The Salary Cap Roundtable Series
Joining a salary cap league can be intimidating for even a seasoned fantasy football player. Fortunately, the Footballguys staff has experience in this format and will help you. Over the summer, we'll cover various topics ranging from basic to advanced strategies.
A common approach to Salary Cap leagues is that you should always start a draft by nominating high-priced players you don't want. What do you think about this strategy? Do you have a typical approach to nominations?
I don't think it's a poor strategy to try to drain some money from other teams in the room if you are out on a player, but I think the move tends to be overplayed. You have to forget the notion that waiting on any of the top players will get you a deal. Just because some money has been drained from the room doesn't mean you are getting a deal on Stefon Diggs when he is nominated. In fact, waiting on the top players will often have the opposite effect in that scarcity will drive the price up on those guys the longer they take to come up for bid. Rather, get over the idea that you'll be getting a deal on those guys and instead focus on who you need to nominate to figure out YOUR plan.

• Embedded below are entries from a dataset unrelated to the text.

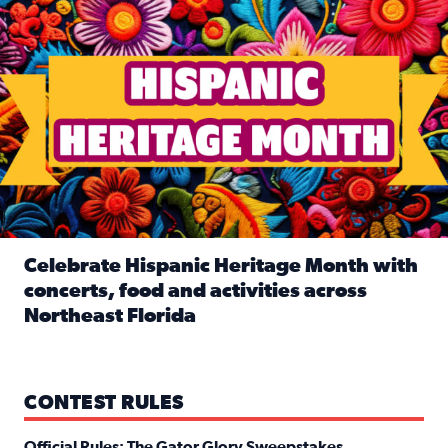
Celebrate Hispanic Heritage Month with
concerts, food and activities across
Northeast Florida
Read full article: Celebrate Hispanic Heritage Month with
CONTEST RULES
Official Rules: The Gator Glory Sweepstakes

More than anything, I want to start the draft off by trying to define which way my draft is going to go. Are you after Travis Kelce? Get him out there as quick as you can to see if you get him. If you wait until Round 5 and then don't land him, it is much harder to adjust and a lot of the top talent may be gone. Are you after Austin Ekeler? I might not nominate him in Round 1, but Round 2 and beyond is the sweet spot. Get your guys nominated early on so you can adjust to whether you land them or not. Nominating them in the immediate frenzy at the beginning of the draft may not be optimal, but soon thereafter is a smart move.
This is one of the first pieces of advice I give when asked about salary cap leagues, actually! Patience is key in this format, and letting others run out of cap space will allow for you to snag some fantastic value players down the stretch. I always find a player that I would be comfortable taking at their exact value and start the bidding at that value. With this strategy, you aren't hamstrung into selecting a player you absolutely didn't want, but rather introducing an opportunity to get a value play if no one else bids on the nominated player.

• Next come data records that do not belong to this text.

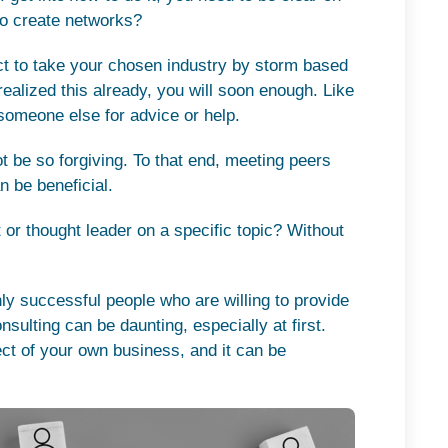
 to create networks?
ect to take your chosen industry by storm based
realized this already, you will soon enough. Like
n someone else for advice or help.
t be so forgiving. To that end, meeting peers
n be beneficial.
t or thought leader on a specific topic? Without
hly successful people who are willing to provide
sulting can be daunting, especially at first.
ect of your own business, and it can be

I agree with flushing out money on players you do not have an interest in. A clarification I have made over the years is to squeeze money out of the market at a position you hope to find values in the middle or later portion of the auction. If a cornerstone team-building aspect is finding value at running back, try to nominate non-target running backs early.
I stop at the word "always." You have to be flexible in a salary cap draft, and there are many ways to construct a roster including going out aggressively early or hanging back and ensuring you have the most money left to ensure you have your pick of end-game options. But generally speaking, I think it's sound advice to nominate players who are going to fetch high prices but you see as overvalued or an unlikely part of your roster design.
I do think you need to pay attention to value tiers and be realistic about your own roster plans. If I have six quarterbacks in the elite tier, and four are already off the board, I may consider nominating one of the remaining two at a low price and see if I can acquire at fair value because if enough people know there's only one elite player left in a tier, they'll likely get bid up. I've seen many people scoff at paying a few dollars over projected value for their No. 1 ranked running back and then haphazardly feel pressured into paying a similar overpay for their No. 8 ranked running back because it's the last starter they feel good about.
I am fine with this strategy but you also don't want to get burned by a bid that lands you a player that you don't want. Usually, I will nominate a player I don't intend to win, however, there are some exceptions at the tail end of the draft if you have a budget advantage over the other participants. I will also look to target a less-than-elite defense and kicker that won't exceed a $1 opening bid.